US demand for Aussie minerals to outlast next president

Reassuring mining bosses, a former intelligence chief says there is bipartisan backing in the United States to stand firm with Australia against China.

Former director of national intelligence under Barack Obama, retired US Admiral Dennis Blair, said on Wednesday the sovereign supply chain response to "Chinese bullying" would survive a switch to a Republican administration.

Mining industry and investors at the annual Minerals Week summit in Canberra fear President Joe Biden's signature climate and clean energy laws might not survive the 2024 presidential election.

A Republican win could mean a winding back of generous tax credits, loans and grants and a return to American isolationism.

But defence and security pacts, including secure supplies of Australia's rare earths that are vital for defence technologies, are less at risk.

The leading producer of rare earths outside China, Australia's Lynas Rare Earths, has a direct stake in the security environment with a pact with US defence to process materials at a plant being developed in Texas.

"Our company is very fortunate to be in the midst of some Australia-US supply chain security initiatives," CEO Amanda Lacaze said.

Quizzed about a possible change of US president, Admiral Blair said there was a "consistency in American policy that will enable us to be able to sustain programs".

"It's really a bipartisan consensus that the United States has to take action to deal with the Chinese challenge," he said.
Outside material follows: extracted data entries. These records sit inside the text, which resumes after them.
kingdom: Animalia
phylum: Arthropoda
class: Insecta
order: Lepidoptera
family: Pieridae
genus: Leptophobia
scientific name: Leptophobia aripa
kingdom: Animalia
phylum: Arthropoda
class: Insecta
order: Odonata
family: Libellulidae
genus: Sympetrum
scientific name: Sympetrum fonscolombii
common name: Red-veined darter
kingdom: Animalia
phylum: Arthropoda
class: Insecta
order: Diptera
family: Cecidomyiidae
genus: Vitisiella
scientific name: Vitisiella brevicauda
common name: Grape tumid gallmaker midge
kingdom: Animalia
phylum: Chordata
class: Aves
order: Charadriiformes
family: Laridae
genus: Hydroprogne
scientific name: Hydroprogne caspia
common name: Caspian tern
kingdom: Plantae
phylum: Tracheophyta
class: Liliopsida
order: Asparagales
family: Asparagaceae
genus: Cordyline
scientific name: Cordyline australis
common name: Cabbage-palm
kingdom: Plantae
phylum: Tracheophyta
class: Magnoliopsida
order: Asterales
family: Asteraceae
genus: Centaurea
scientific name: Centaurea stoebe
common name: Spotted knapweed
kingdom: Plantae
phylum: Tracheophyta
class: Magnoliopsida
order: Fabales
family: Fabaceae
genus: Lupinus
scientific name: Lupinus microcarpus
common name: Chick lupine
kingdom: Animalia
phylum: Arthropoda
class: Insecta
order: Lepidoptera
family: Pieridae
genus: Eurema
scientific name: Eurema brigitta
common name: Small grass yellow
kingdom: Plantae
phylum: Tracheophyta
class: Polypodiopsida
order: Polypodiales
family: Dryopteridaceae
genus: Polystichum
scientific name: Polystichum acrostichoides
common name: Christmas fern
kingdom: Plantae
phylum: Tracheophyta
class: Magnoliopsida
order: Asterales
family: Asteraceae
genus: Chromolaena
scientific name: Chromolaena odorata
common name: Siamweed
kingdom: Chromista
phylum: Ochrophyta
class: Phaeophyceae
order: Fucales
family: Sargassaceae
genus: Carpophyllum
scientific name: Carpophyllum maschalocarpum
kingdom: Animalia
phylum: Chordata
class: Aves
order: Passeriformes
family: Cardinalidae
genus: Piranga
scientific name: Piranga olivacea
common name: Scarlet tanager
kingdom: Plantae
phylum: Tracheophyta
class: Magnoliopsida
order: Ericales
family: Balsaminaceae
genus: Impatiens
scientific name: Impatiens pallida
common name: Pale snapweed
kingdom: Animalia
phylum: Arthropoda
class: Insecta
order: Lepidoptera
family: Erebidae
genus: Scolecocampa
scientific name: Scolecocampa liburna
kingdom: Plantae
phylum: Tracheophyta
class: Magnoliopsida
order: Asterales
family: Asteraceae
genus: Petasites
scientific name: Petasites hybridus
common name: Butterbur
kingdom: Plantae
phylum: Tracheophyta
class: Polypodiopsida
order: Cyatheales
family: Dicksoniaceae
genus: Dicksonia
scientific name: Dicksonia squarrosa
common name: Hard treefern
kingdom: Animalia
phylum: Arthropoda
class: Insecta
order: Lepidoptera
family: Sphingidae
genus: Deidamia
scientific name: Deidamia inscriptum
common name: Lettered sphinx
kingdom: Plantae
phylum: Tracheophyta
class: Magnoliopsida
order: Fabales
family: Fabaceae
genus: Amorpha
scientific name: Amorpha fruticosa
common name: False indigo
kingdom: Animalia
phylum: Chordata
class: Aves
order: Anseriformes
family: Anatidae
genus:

He said Republicans and Democrats were working together in a special committee on Capitol Hill in a way he had not seen since the darkest days of the Cold War.

"We have really changed focus since the days after 9/11 when the war on terrorism was such an exclusive and all-consuming set of policies," he said.

The "three important countries" - the US, Japan and Australia - had a strong history of working together and the resources and technology that would make the difference between success and failure, Admiral Blair said.

But he warned allies to be mindful that China had not given up on efforts to "undermine Australia".

"Even today it supports organisations that protest Australian minerals mining and processing projects, both in Australia and in other countries and supply chains," he said.

Asked about the weaponisation of supply chains, South Korea's ambassador to Australia Wan-joong Kim said his country was also committed to building alternative sources.

He said South Korea, like Australia, was "vulnerable" because of a dependence on foreign trade, and would work with countries who shared common values on democracy and human rights.

The two countries are "on the right track" to creating "resilient and sustainable supply chains", he said.

Australia's leading lithium producer Pilbara Minerals has a joint venture with Korean conglomerate POSCO for a chemical facility in Gwangyang.

Japan is also on the hunt for critical minerals, including supplies of nickel.